The section provides updates from the OpenAccess AI Collective's Axolotl channel, including discussions on incorporating Cohere into the system, solving tokenizer confusion, finding a tiny Mistral model, progress on a distillation pipeline, and identifying a faster STT to LLM library. The diverse discussions cover various aspects of AI development and collaboration within the Collective.

AI Stack Devs (Yoko Li) - AI Companion

In this section, users engage in light-hearted banter with one joking that AI waifus save lives, leading to a response of 'Just Monika.' Additionally, there is a discussion about embedding emotional AI in business bots, with a member questioning the potential for waifus to understand and process emotions. Another member mentions working on 3D character chatbots at 4Wall AI and shares a teaser available on a specific channel.

Datasette - LLM (@SimonW)

Qualcomm unveils Snapdragon Dev Kit for Windows priced at $899.99, an alternative to Mac Mini with 32GB RAM and 512GB storage. Users discuss pricing concerns, using Mac Mini as a server, desire for cheaper dev kits, and an experiment with Smalltalk.
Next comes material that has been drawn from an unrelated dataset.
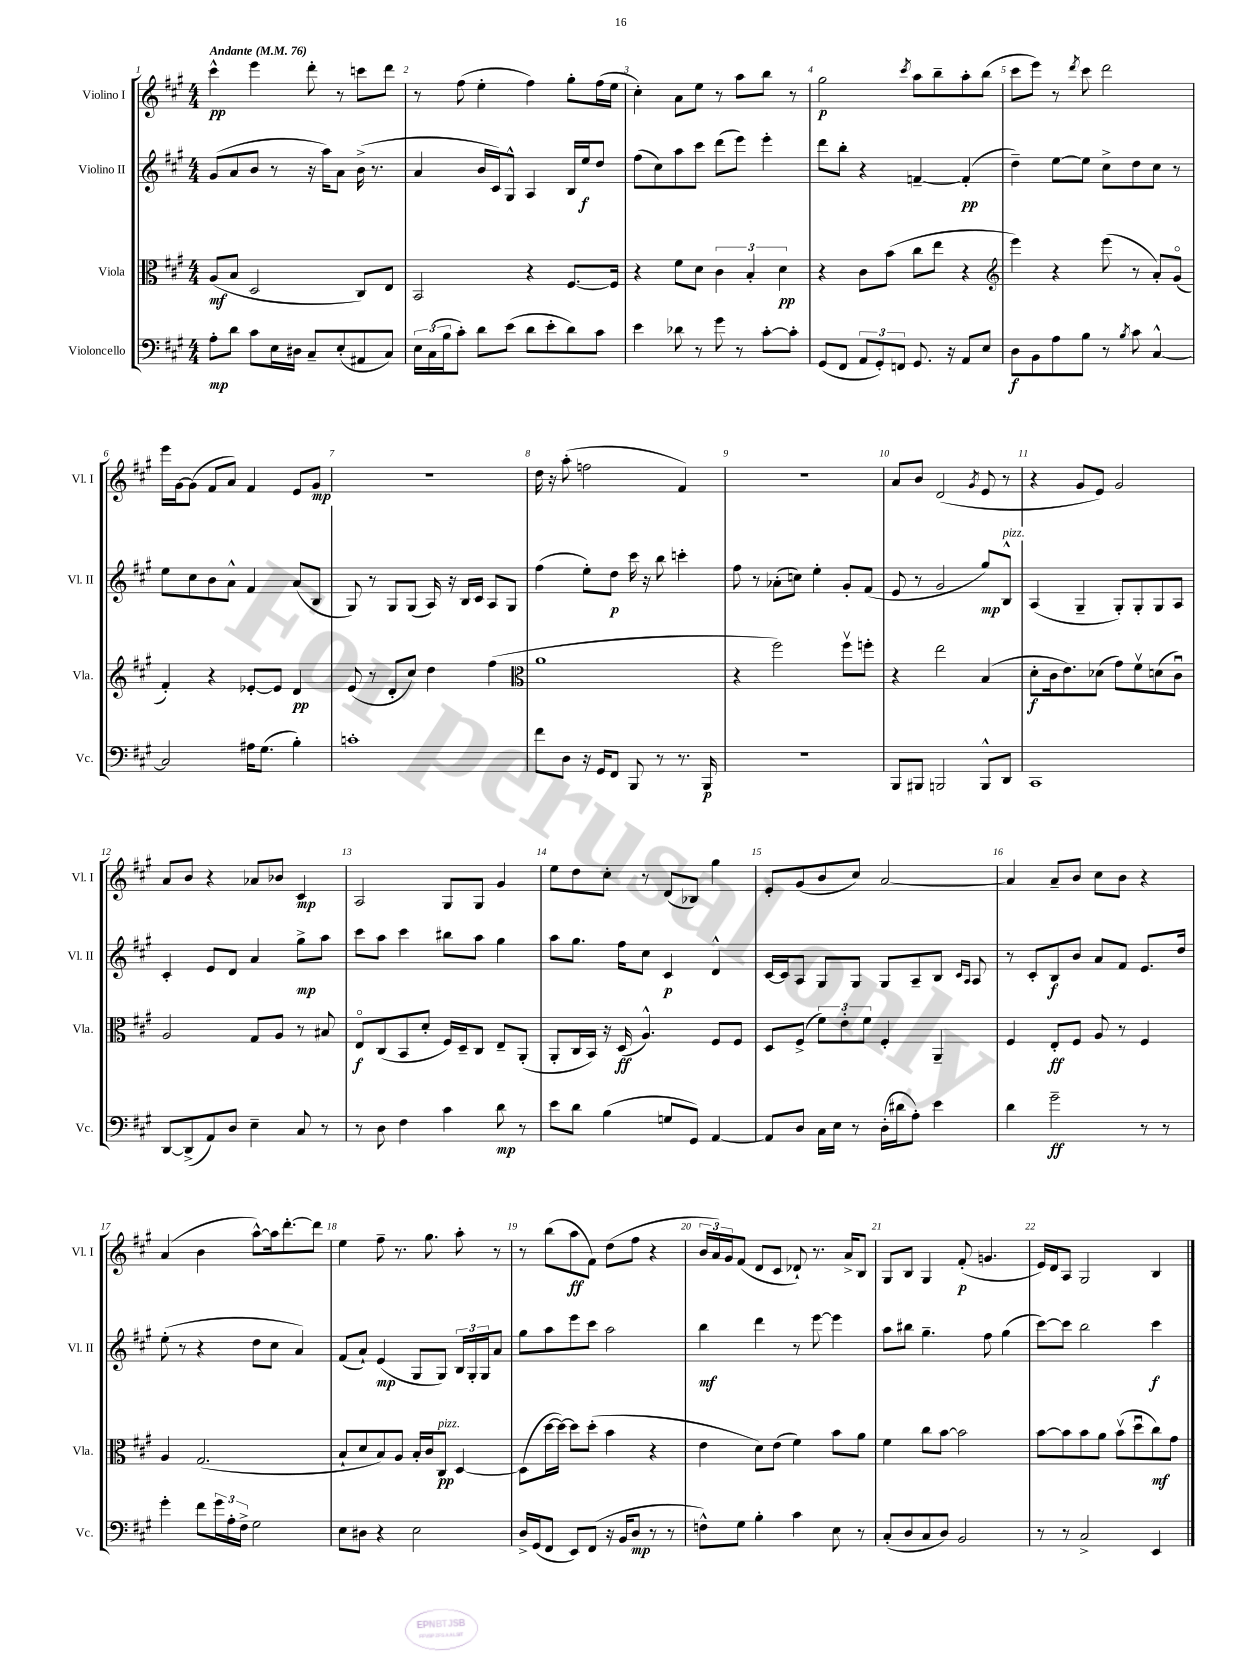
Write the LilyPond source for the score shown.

Links mentioned provide more details on the dev kit and Windows Dev Kit 2023.


FAQ

Q: What models did Microsoft release under the MIT license?
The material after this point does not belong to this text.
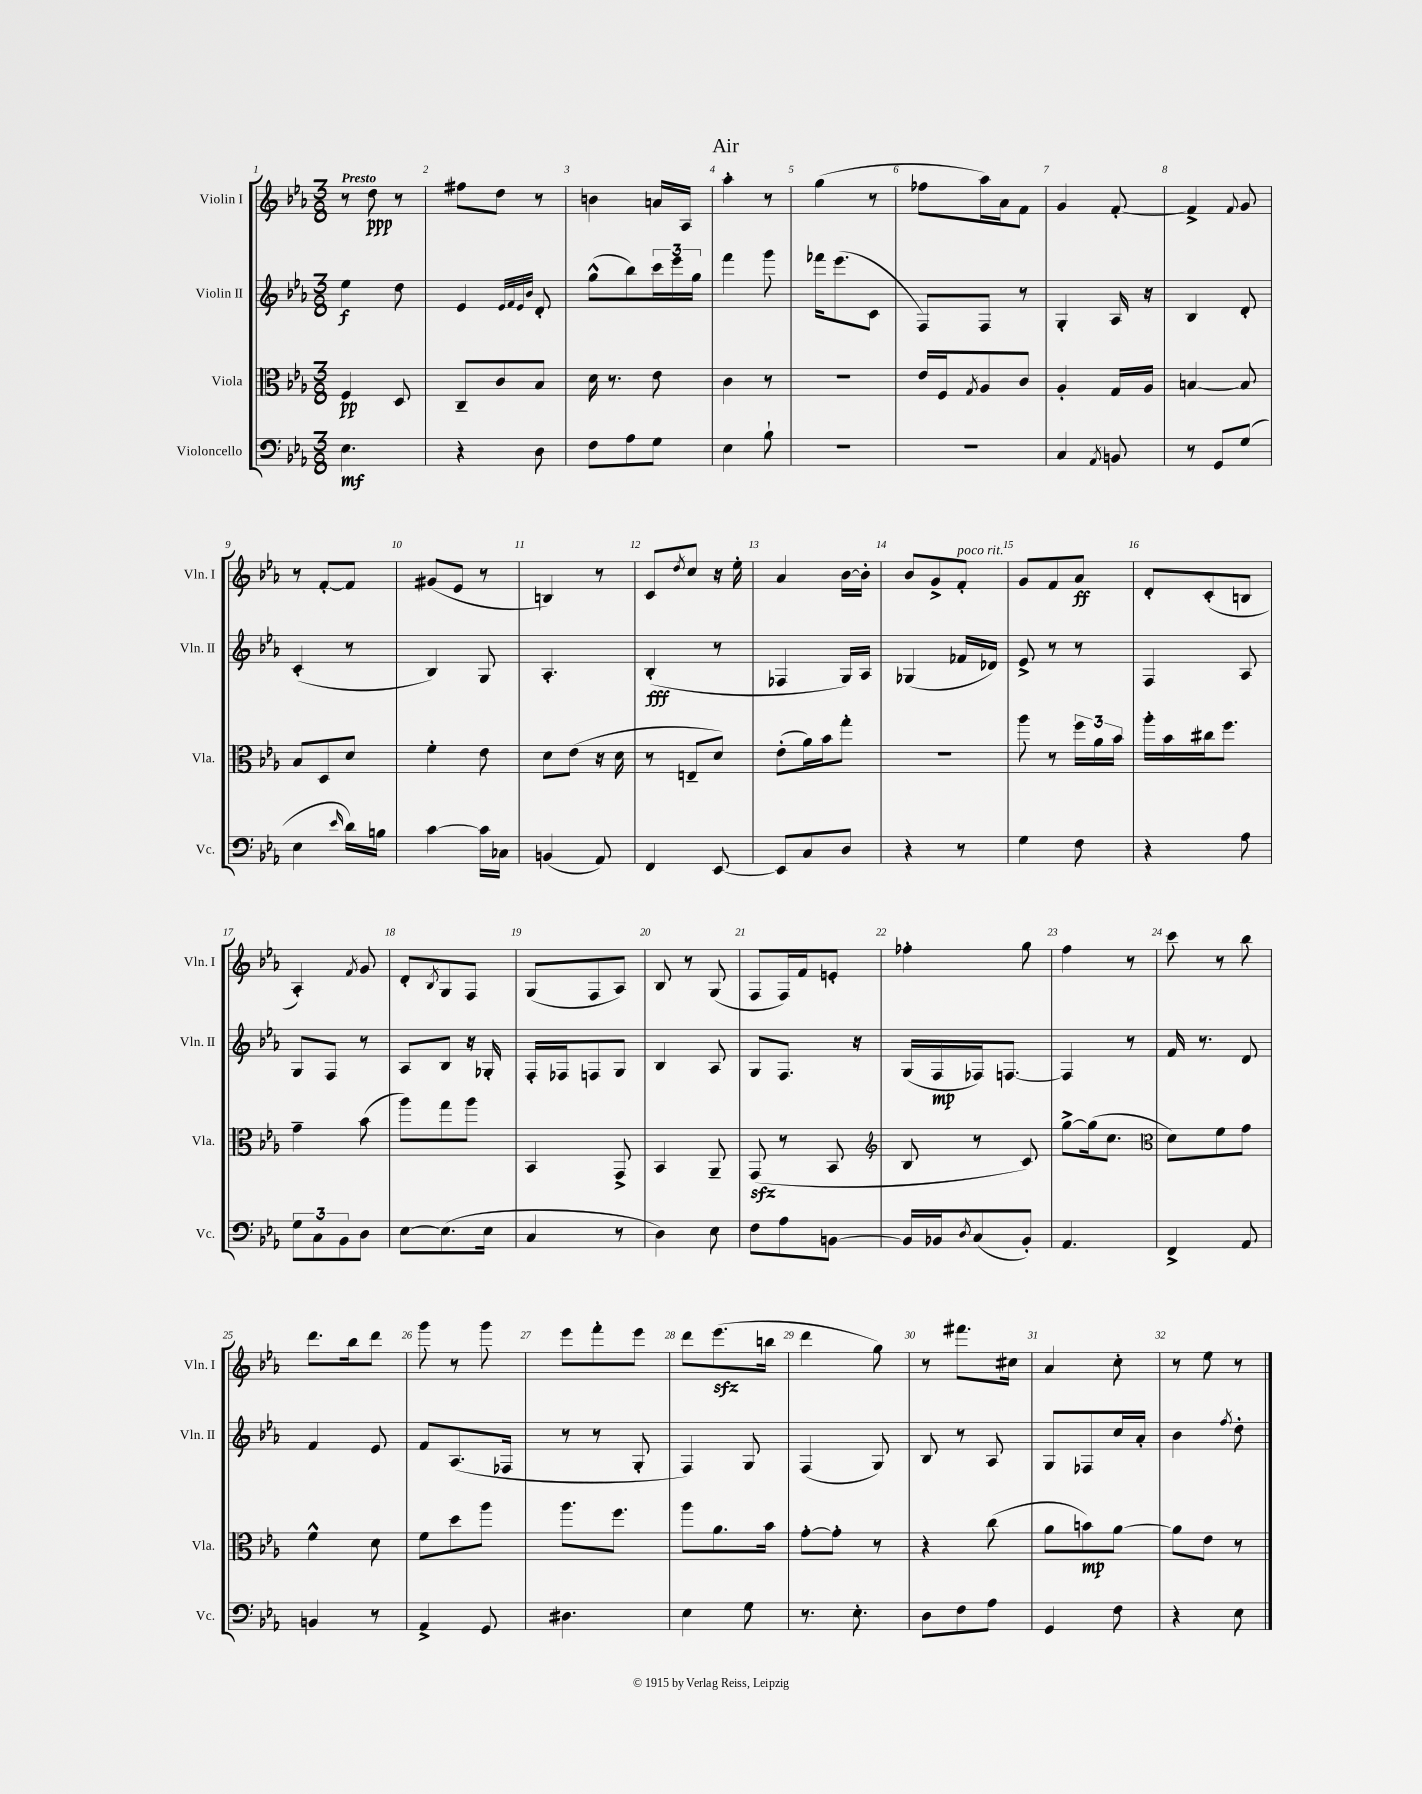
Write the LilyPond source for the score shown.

A: Microsoft released Phi-3 small (7B) and medium (14B) models under the MIT license, with versions up to 128k context.

Q: How were the Phi-3 models trained and fine-tuned?

A: The Phi-3 models were trained on 4.8 trillion tokens and fine-tuned with SFT and DPO.

Q: What is the significance of Perplexity AI partnering with TakoViz?

A: Perplexity AI partnered with TakoViz to offer advanced knowledge search and visualization, sourcing data from authoritative providers.

Q: What topics are discussed in the AI community according to the essai?

A: The AI community discusses a wide range of topics from technical advancements with models like Copilot+ to legislative impacts on the AI industry.

Q: What challenges were discussed regarding dataset handling?

A: Members discussed challenges such as converting dataset formats, using ShareGPT, and optimizing training parameters like batch sizes.

Q: What are some examples of conversations on AI regulations mentioned in the essai?

A: Discussions include California's SB 1047 law implications for open-source models and meta's decision regarding the weights of its 400B model.

Q: What are some common technical glitches discussed in the community?

A: Users noted common technical glitches related to Colab and Kaggle updates breaking compatibility, with workarounds like restarting Colab sessions.

Q: What developments were discussed regarding the Unsloth platform?

A: Discussions included new model support on the Unsloth platform, improved fine-tuning features with Mistral v3, and considerations for structured data extraction.

Q: What conversations were had about lm-evaluation-harness and MCQs?

A: Members discussed randomization of answer choices in MCQs using lm-eval-harness and concerns about biases towards early choices.

Q: What hardware and system setup discussions were highlighted in the essai?

A: Discussions included running large models on multiple GPUs, issues with mixed GPU types, and configurations for smooth operation.

Logo

Get your own AI Agent Today

Thousands of businesses worldwide are using Chaindesk Generative AI platform.
Don't get left behind - start building your own custom AI chatbot now!